Supplied material -
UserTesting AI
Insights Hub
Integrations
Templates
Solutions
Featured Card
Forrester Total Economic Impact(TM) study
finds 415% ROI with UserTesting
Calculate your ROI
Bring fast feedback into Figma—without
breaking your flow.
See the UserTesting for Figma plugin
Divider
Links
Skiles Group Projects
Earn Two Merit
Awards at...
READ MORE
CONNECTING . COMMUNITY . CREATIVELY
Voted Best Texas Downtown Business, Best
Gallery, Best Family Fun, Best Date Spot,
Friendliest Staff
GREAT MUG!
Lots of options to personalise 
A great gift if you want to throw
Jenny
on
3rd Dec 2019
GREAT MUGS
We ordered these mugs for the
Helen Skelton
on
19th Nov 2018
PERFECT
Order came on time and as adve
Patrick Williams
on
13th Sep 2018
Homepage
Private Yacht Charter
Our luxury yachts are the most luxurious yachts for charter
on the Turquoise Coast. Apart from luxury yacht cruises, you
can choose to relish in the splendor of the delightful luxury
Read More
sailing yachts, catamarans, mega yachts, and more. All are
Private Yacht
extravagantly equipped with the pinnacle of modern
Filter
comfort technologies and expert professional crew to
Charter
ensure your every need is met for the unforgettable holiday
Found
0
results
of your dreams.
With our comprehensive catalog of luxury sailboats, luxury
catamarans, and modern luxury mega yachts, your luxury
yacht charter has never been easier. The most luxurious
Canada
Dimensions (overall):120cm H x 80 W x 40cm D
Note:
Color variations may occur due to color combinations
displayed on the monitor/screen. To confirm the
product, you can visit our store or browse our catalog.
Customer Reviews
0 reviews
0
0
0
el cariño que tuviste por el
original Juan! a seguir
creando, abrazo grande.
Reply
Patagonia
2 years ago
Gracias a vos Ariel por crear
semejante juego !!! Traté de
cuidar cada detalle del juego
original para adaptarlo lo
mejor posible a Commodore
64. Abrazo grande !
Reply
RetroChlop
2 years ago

Action item -
Would you please copy exactly the part of the entries above that begins at the line containing "finds 415% ROI with UserTesting" and ends at the line containing "of your dreams.", both lines included?

Output for this exercise -
finds 415% ROI with UserTesting
Calculate your ROI
Bring fast feedback into Figma—without
breaking your flow.
See the UserTesting for Figma plugin
Divider
Links
Skiles Group Projects
Earn Two Merit
Awards at...
READ MORE
CONNECTING . COMMUNITY . CREATIVELY
Voted Best Texas Downtown Business, Best
Gallery, Best Family Fun, Best Date Spot,
Friendliest Staff
GREAT MUG!
Lots of options to personalise 
A great gift if you want to throw
Jenny
on
3rd Dec 2019
GREAT MUGS
We ordered these mugs for the
Helen Skelton
on
19th Nov 2018
PERFECT
Order came on time and as adve
Patrick Williams
on
13th Sep 2018
Homepage
Private Yacht Charter
Our luxury yachts are the most luxurious yachts for charter
on the Turquoise Coast. Apart from luxury yacht cruises, you
can choose to relish in the splendor of the delightful luxury
Read More
sailing yachts, catamarans, mega yachts, and more. All are
Private Yacht
extravagantly equipped with the pinnacle of modern
Filter
comfort technologies and expert professional crew to
Charter
ensure your every need is met for the unforgettable holiday
Found
0
results
of your dreams.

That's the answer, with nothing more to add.